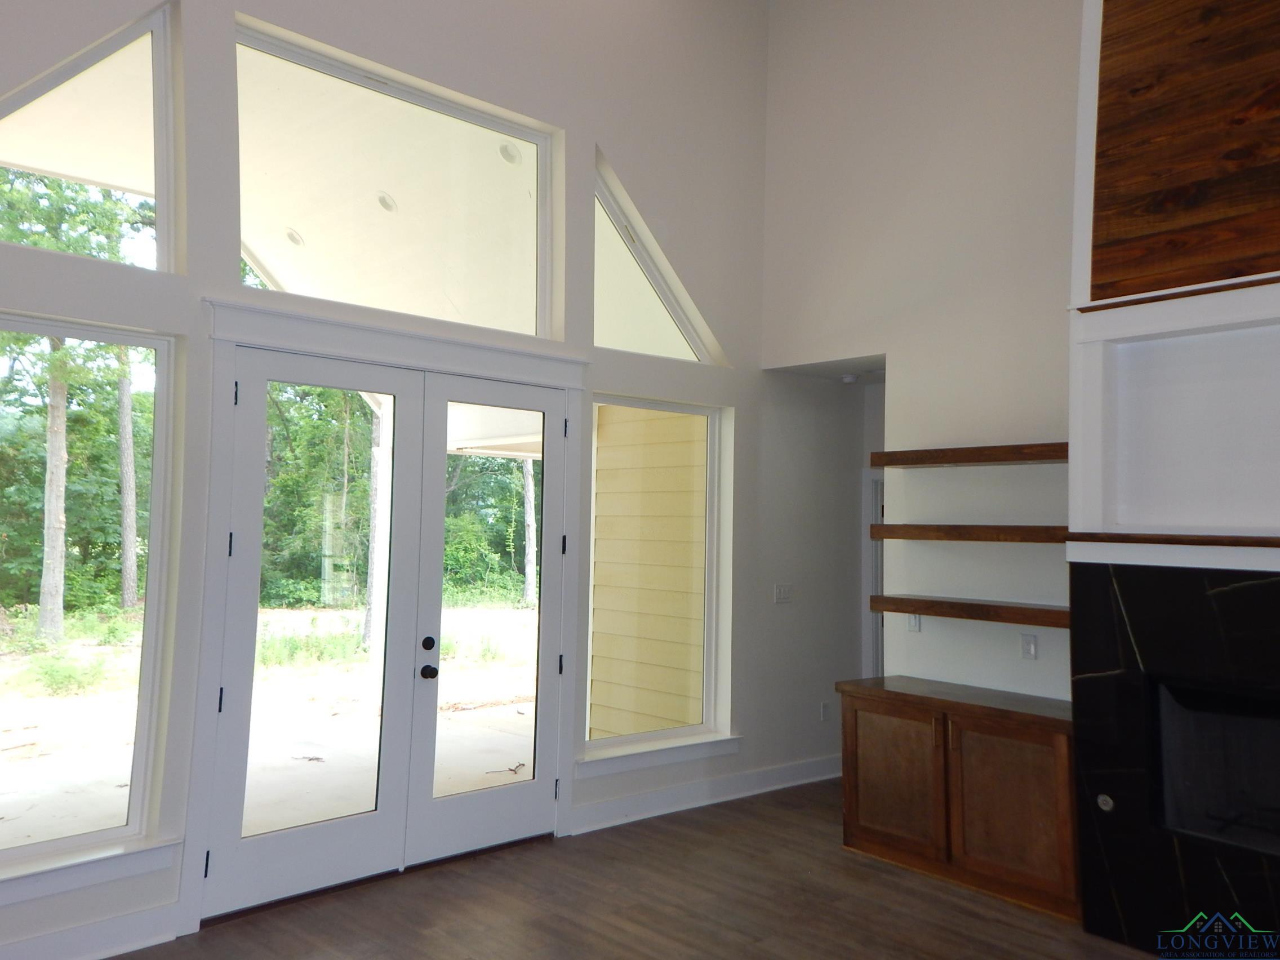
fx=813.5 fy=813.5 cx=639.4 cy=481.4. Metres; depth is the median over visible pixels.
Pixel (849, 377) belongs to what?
smoke detector
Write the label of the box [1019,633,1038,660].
wall socket
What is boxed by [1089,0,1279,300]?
wood panel
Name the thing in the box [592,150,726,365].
triangular window
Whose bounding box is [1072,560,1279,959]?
fireplace
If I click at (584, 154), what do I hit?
window wall
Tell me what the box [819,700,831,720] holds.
wall socket
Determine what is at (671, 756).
window sill
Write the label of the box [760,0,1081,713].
right wall
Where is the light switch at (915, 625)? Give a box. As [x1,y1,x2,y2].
[905,613,921,631]
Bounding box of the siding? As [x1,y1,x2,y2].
[588,406,708,741]
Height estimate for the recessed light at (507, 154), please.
0.099 m
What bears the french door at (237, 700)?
in the window wall at (584, 154)
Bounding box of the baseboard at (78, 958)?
[0,900,185,959]
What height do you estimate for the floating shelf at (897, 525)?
0.071 m
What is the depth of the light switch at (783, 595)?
5.40 m
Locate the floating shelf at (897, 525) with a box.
[868,523,1074,542]
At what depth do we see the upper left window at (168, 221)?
3.33 m
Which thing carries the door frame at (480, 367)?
attached to the window wall at (584, 154)
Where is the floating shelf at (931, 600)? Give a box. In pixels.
[871,593,1069,627]
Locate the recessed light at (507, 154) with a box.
[498,141,521,164]
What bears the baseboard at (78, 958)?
attached to the window wall at (584, 154)
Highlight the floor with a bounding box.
[105,777,1176,959]
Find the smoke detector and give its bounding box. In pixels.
[839,372,859,384]
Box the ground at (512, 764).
[0,598,545,852]
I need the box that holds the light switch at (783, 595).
[773,583,793,603]
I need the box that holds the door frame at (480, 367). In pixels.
[176,299,588,928]
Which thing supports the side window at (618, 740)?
in the window wall at (584, 154)
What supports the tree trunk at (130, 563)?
on the ground at (512, 764)
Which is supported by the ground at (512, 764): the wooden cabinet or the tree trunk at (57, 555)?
the tree trunk at (57, 555)
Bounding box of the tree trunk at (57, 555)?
[36,343,71,641]
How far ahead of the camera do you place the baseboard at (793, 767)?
4.84 m
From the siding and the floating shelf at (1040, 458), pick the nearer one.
the floating shelf at (1040, 458)
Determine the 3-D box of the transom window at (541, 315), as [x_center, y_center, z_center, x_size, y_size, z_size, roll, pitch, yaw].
[-1.157,-1.353,4.039,1.721,1.118,0.102,4,-4,-41]
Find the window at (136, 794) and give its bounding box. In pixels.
[0,314,176,878]
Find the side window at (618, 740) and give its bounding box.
[583,394,730,766]
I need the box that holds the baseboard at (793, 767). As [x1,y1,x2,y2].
[571,753,841,833]
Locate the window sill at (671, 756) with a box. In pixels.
[577,731,739,777]
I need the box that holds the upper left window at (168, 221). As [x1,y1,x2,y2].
[0,2,179,271]
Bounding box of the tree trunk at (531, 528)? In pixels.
[521,461,538,606]
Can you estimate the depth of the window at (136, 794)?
3.26 m
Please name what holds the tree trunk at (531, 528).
on the ground at (512, 764)
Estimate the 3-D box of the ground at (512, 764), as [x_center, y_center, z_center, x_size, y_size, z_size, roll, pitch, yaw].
[-7.327,2.311,10.944,30.895,0.209,20.744,4,-4,-41]
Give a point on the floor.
(756, 818)
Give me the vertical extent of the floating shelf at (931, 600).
0.070 m
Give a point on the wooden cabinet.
(881, 843)
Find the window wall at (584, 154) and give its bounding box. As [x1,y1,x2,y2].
[0,0,842,957]
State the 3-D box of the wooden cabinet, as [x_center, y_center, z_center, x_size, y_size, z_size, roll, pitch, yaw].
[1.621,1.487,4.002,0.508,0.834,1.227,4,-4,-41]
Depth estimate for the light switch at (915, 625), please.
4.56 m
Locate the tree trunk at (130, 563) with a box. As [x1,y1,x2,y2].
[116,353,139,610]
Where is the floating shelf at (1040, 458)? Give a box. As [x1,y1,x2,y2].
[870,443,1068,467]
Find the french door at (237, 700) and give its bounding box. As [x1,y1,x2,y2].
[202,344,578,921]
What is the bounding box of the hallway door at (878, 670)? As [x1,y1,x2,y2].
[862,468,884,678]
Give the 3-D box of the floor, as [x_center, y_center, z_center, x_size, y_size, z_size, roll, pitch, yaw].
[0.819,1.799,1.665,7.539,0.110,6.462,4,-4,-41]
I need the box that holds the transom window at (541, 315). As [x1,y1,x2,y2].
[233,18,562,339]
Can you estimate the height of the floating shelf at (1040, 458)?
0.067 m
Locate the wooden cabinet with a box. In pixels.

^^^^

■ **What the exercise asks**:
The records above, minus their pictures, are to be returned word for word.

■ **Reply to the exercise**:
fx=813.5 fy=813.5 cx=639.4 cy=481.4. Metres; depth is the median over visible pixels.
Pixel (849, 377) belongs to what?
smoke detector
Write the label of the box [1019,633,1038,660].
wall socket
What is boxed by [1089,0,1279,300]?
wood panel
Name the thing in the box [592,150,726,365].
triangular window
Whose bounding box is [1072,560,1279,959]?
fireplace
If I click at (584, 154), what do I hit?
window wall
Tell me what the box [819,700,831,720] holds.
wall socket
Determine what is at (671, 756).
window sill
Write the label of the box [760,0,1081,713].
right wall
Where is the light switch at (915, 625)? Give a box. As [x1,y1,x2,y2].
[905,613,921,631]
Bounding box of the siding? As [x1,y1,x2,y2].
[588,406,708,741]
Height estimate for the recessed light at (507, 154), please.
0.099 m
What bears the french door at (237, 700)?
in the window wall at (584, 154)
Bounding box of the baseboard at (78, 958)?
[0,900,185,959]
What height do you estimate for the floating shelf at (897, 525)?
0.071 m
What is the depth of the light switch at (783, 595)?
5.40 m
Locate the floating shelf at (897, 525) with a box.
[868,523,1074,542]
At what depth do we see the upper left window at (168, 221)?
3.33 m
Which thing carries the door frame at (480, 367)?
attached to the window wall at (584, 154)
Where is the floating shelf at (931, 600)? Give a box. In pixels.
[871,593,1069,627]
Locate the recessed light at (507, 154) with a box.
[498,141,521,164]
What bears the baseboard at (78, 958)?
attached to the window wall at (584, 154)
Highlight the floor with a bounding box.
[105,777,1176,959]
Find the smoke detector and give its bounding box. In pixels.
[839,372,859,384]
Box the ground at (512, 764).
[0,598,545,852]
I need the box that holds the light switch at (783, 595).
[773,583,793,603]
I need the box that holds the door frame at (480, 367). In pixels.
[176,299,588,928]
Which thing supports the side window at (618, 740)?
in the window wall at (584, 154)
What supports the tree trunk at (130, 563)?
on the ground at (512, 764)
Which is supported by the ground at (512, 764): the wooden cabinet or the tree trunk at (57, 555)?
the tree trunk at (57, 555)
Bounding box of the tree trunk at (57, 555)?
[36,343,71,641]
How far ahead of the camera do you place the baseboard at (793, 767)?
4.84 m
From the siding and the floating shelf at (1040, 458), pick the nearer one.
the floating shelf at (1040, 458)
Determine the 3-D box of the transom window at (541, 315), as [x_center, y_center, z_center, x_size, y_size, z_size, roll, pitch, yaw].
[-1.157,-1.353,4.039,1.721,1.118,0.102,4,-4,-41]
Find the window at (136, 794) and give its bounding box. In pixels.
[0,314,176,878]
Find the side window at (618, 740) and give its bounding box.
[583,394,730,766]
I need the box that holds the baseboard at (793, 767). As [x1,y1,x2,y2].
[571,753,841,833]
Locate the window sill at (671, 756) with a box. In pixels.
[577,731,739,777]
I need the box that holds the upper left window at (168, 221). As [x1,y1,x2,y2].
[0,2,179,271]
Bounding box of the tree trunk at (531, 528)? In pixels.
[521,461,538,606]
Can you estimate the depth of the window at (136, 794)?
3.26 m
Please name what holds the tree trunk at (531, 528).
on the ground at (512, 764)
Estimate the 3-D box of the ground at (512, 764), as [x_center, y_center, z_center, x_size, y_size, z_size, roll, pitch, yaw].
[-7.327,2.311,10.944,30.895,0.209,20.744,4,-4,-41]
Give a point on the floor.
(756, 818)
Give me the vertical extent of the floating shelf at (931, 600).
0.070 m
Give a point on the wooden cabinet.
(881, 843)
Find the window wall at (584, 154) and give its bounding box. As [x1,y1,x2,y2].
[0,0,842,957]
State the 3-D box of the wooden cabinet, as [x_center, y_center, z_center, x_size, y_size, z_size, roll, pitch, yaw].
[1.621,1.487,4.002,0.508,0.834,1.227,4,-4,-41]
Depth estimate for the light switch at (915, 625), please.
4.56 m
Locate the tree trunk at (130, 563) with a box. As [x1,y1,x2,y2].
[116,353,139,610]
Where is the floating shelf at (1040, 458)? Give a box. As [x1,y1,x2,y2].
[870,443,1068,467]
Find the french door at (237, 700) and give its bounding box. As [x1,y1,x2,y2].
[202,344,578,921]
What is the bounding box of the hallway door at (878, 670)? As [x1,y1,x2,y2].
[862,468,884,678]
Give the 3-D box of the floor, as [x_center, y_center, z_center, x_size, y_size, z_size, roll, pitch, yaw].
[0.819,1.799,1.665,7.539,0.110,6.462,4,-4,-41]
I need the box that holds the transom window at (541, 315). As [x1,y1,x2,y2].
[233,18,562,339]
Can you estimate the height of the floating shelf at (1040, 458)?
0.067 m
Locate the wooden cabinet with a box. In pixels.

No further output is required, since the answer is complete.